Вот безутешный вывод: у Батюшкова воли, твердой воли не было, потому что, помимо родительского творчества, некому было возделывать в душе его почву для воли и ее семенами расчетливо, постепенно и последовательно засевать подготовленную почву.
Неясное признание этого недостатка в своей человеческой сущности сказалось не раз в сочинениях и письмах Батюшкова. Вот одно весьма характерное место. Говоря о поэте и поэзии, Батюшков писал: «Я желаю — пускай назовут странным моё желание! — желаю, чтобы поэту предписали особенный образ жизни, пиитическую диэтику, одним словом, чтобы сделали науку из жизни стихотворца. Эта наука была бы для многих едва ли не полезнее всех Аристотелевых правил, по которым научаемся избегать ошибок; но как творить изящное — никогда не научимся! Первое правило сей науки должно быть: живи как пишешь, и пиши как живешь. Talis hominibus fiiit oratio, quails vita.[40] Иначе все отголоски лиры твоей будут фальшивы» (I, 41).

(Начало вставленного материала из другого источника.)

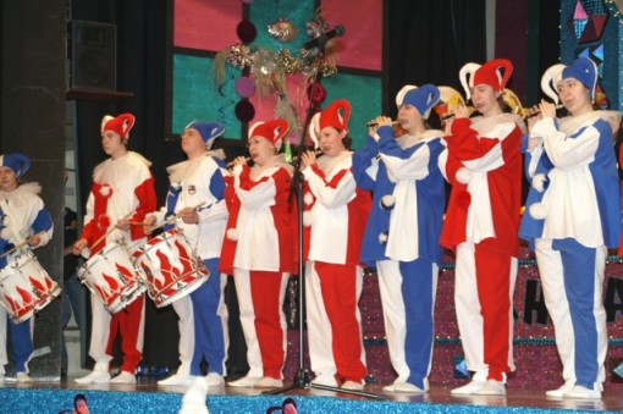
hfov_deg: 22.6
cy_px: 207
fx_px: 1556
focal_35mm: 90
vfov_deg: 15.2
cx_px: 312
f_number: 5
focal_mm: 60
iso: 400
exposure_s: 1/125
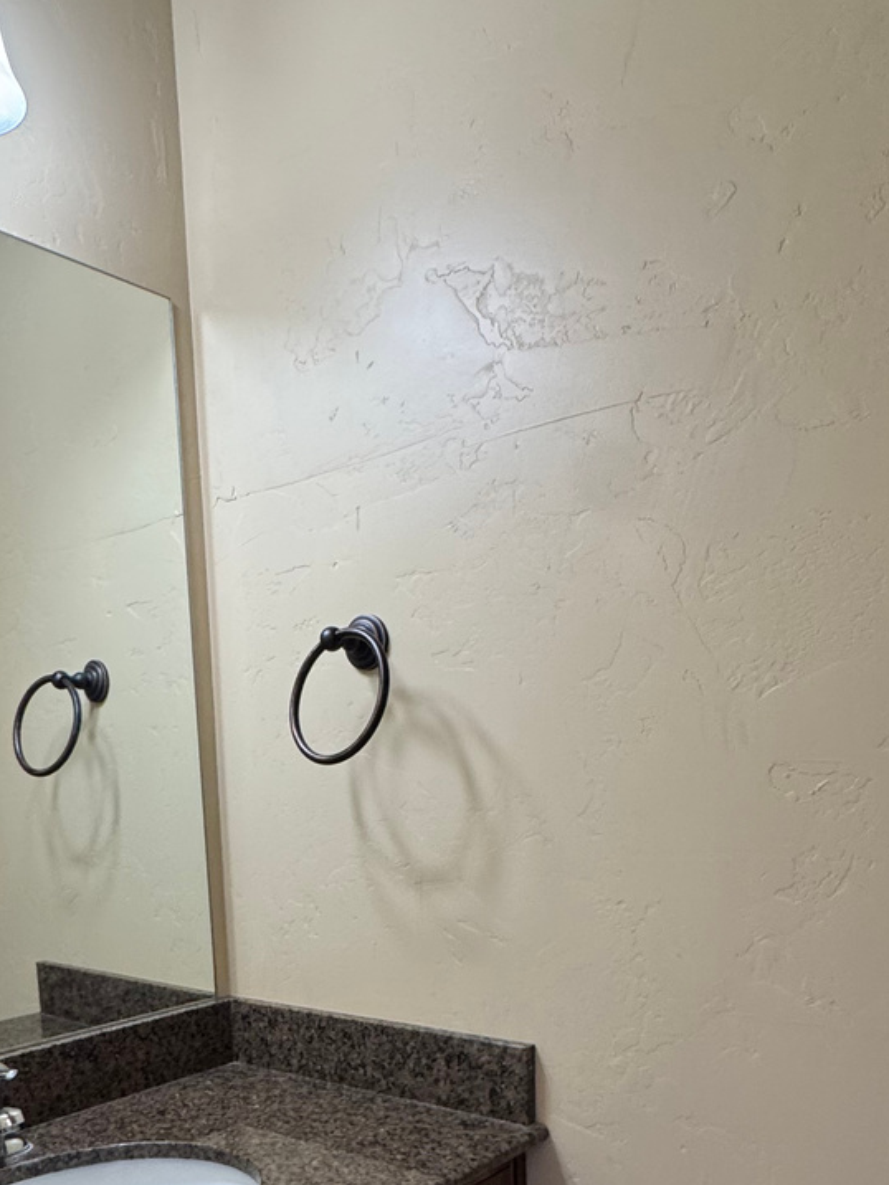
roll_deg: +2.3
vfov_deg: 55.4
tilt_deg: -10.9
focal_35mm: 30
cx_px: 368
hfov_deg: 46.6
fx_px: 1027
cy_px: 962
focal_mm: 2.22
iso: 200
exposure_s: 1/60
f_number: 2.2
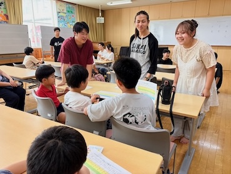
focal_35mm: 26
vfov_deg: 53.1
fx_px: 174
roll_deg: -0.2
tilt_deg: -15.2
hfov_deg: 67.3
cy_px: 87
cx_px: 116
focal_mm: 5.96
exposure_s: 1/60
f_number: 1.6
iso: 100
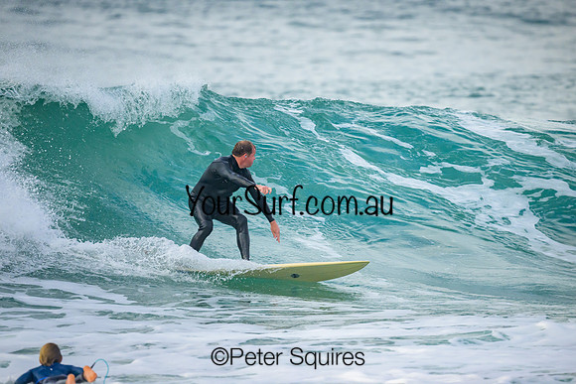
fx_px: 12802
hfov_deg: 2.6
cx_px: 288
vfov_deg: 1.7
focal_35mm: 800
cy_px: 192
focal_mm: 800
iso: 1400
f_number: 6.3
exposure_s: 1/2000
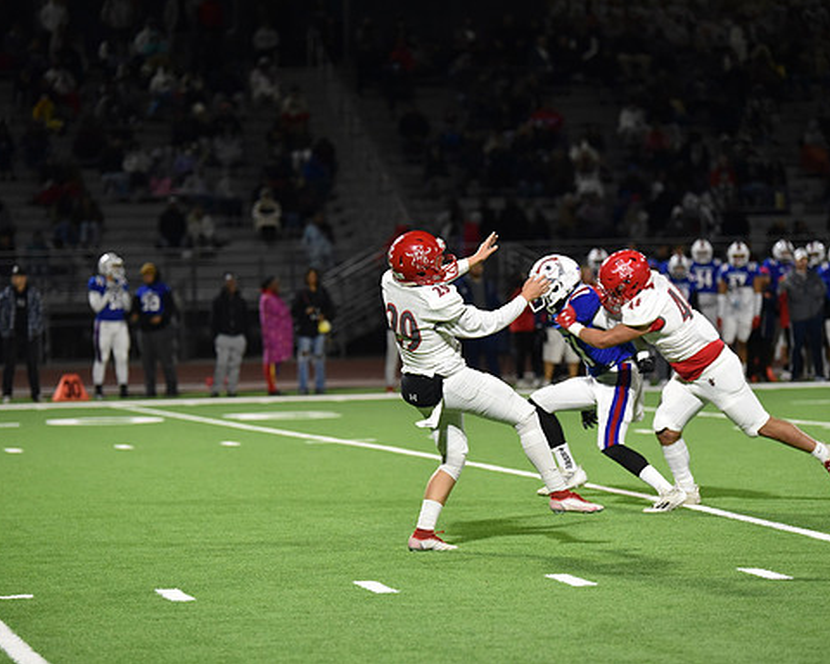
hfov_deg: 11.0
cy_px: 331
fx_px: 4323
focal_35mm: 176
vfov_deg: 8.8
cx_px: 437
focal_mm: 155
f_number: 2.8
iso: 4000
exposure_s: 1/640
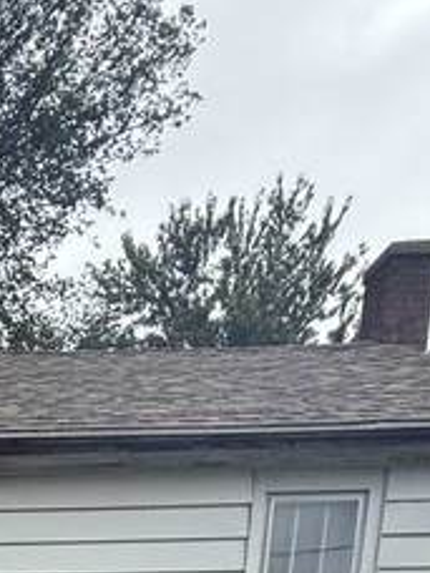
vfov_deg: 19.6
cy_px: 1121
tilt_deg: -9.8
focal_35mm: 59
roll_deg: -1.0
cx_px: -284
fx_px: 977
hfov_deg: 19.9
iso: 50
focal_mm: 2.22
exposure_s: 1/1125
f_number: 2.2
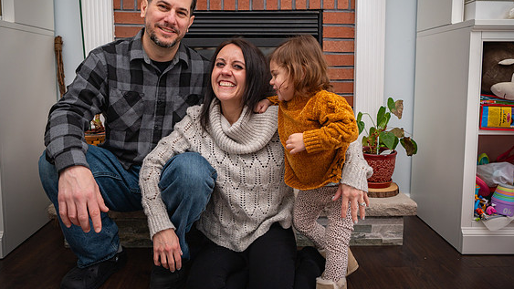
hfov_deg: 67.9
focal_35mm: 28
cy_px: 105
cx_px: 251
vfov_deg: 41.2
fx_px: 382
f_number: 2.8
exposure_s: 1/125
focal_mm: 24
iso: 200
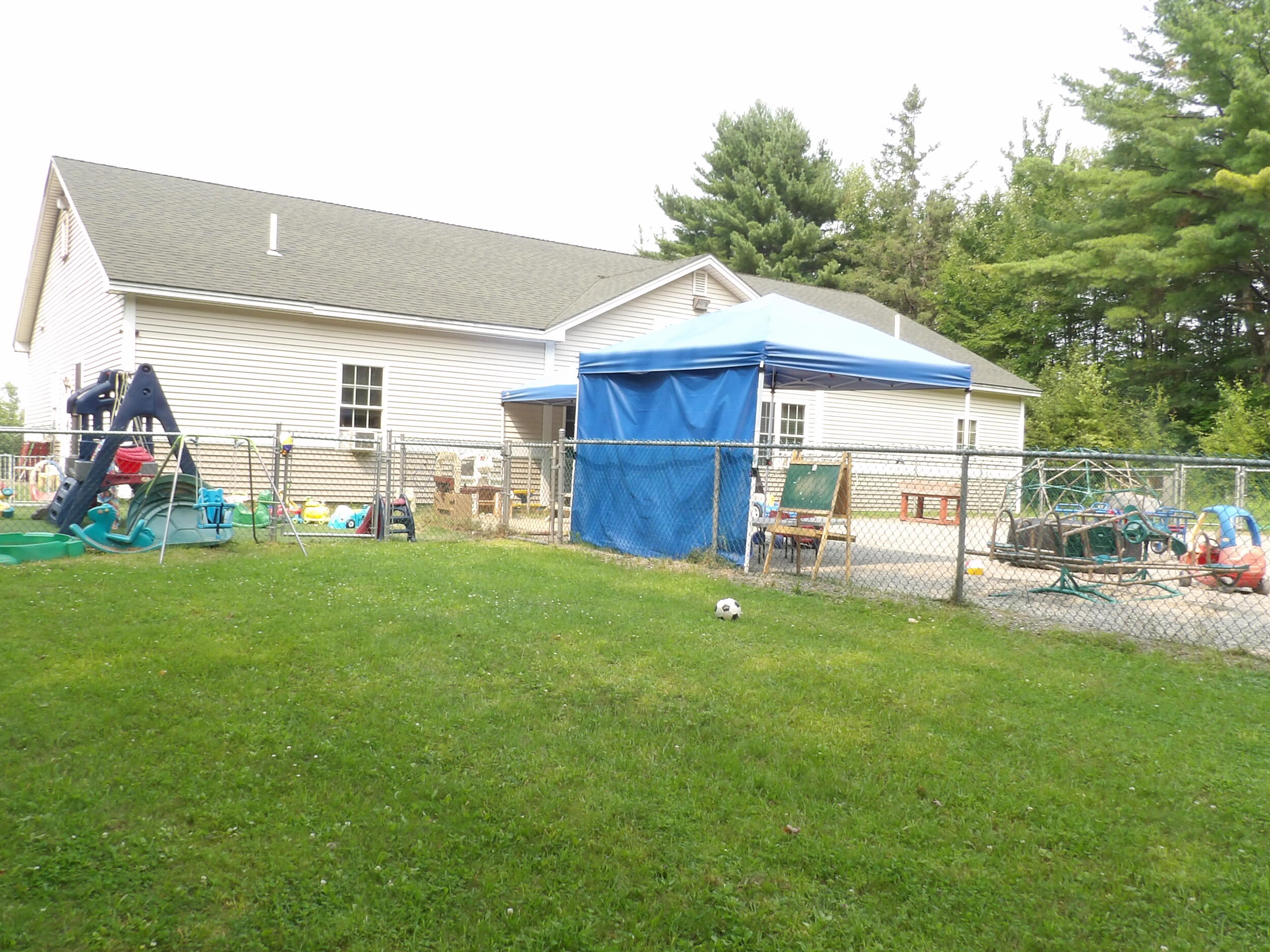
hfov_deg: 61.7
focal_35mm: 29
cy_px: 493
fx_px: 1064
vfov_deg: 48.2
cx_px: 627
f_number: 7.4
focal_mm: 4.3
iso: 100
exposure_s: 1/60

Может или не может, должен или не должен желать или не делать поэт или не поэт, — каждый человек такого «образа жизни», а для него какой-нибудь такой особенной науки, при которой он научился бы «избегать ошибок», при которой мог бы говорить, делать и «творить» только одно истинно доброе и «изящное» в своей личной, семейной, общественной, народной, государственной или литературной жизни? — Живая наука всего этого есть в Священном писании и в духе и жизни церкви. В состав требований этой живой науки жизни входит одно из самых настойчивых требований, т. е. требование безропотной покорности, даже более: смирения полного, идеального смирения. Этим требованием предполагается, определяется, обуздывается и смиряется воля. Из-за чего же Батюшков желал для поэта, т. е. для себя, особой науки, когда эта всечеловеческая наука вековечно существует в духе и жизни всех лучших сынов своей церкви? Только из-за того, что в самом себе не чувствовалось, а потому и приходилось вне себя тоскливо, безысходно и напрасно искать воли. Не в особой «диэтике» или диететике нуждаются люди, а в способности подчиняться вековечным законам свободы духа: при высочайших дарах ума, сердца, даже совести, но без воли эта свобода всегда окажется недостижимою.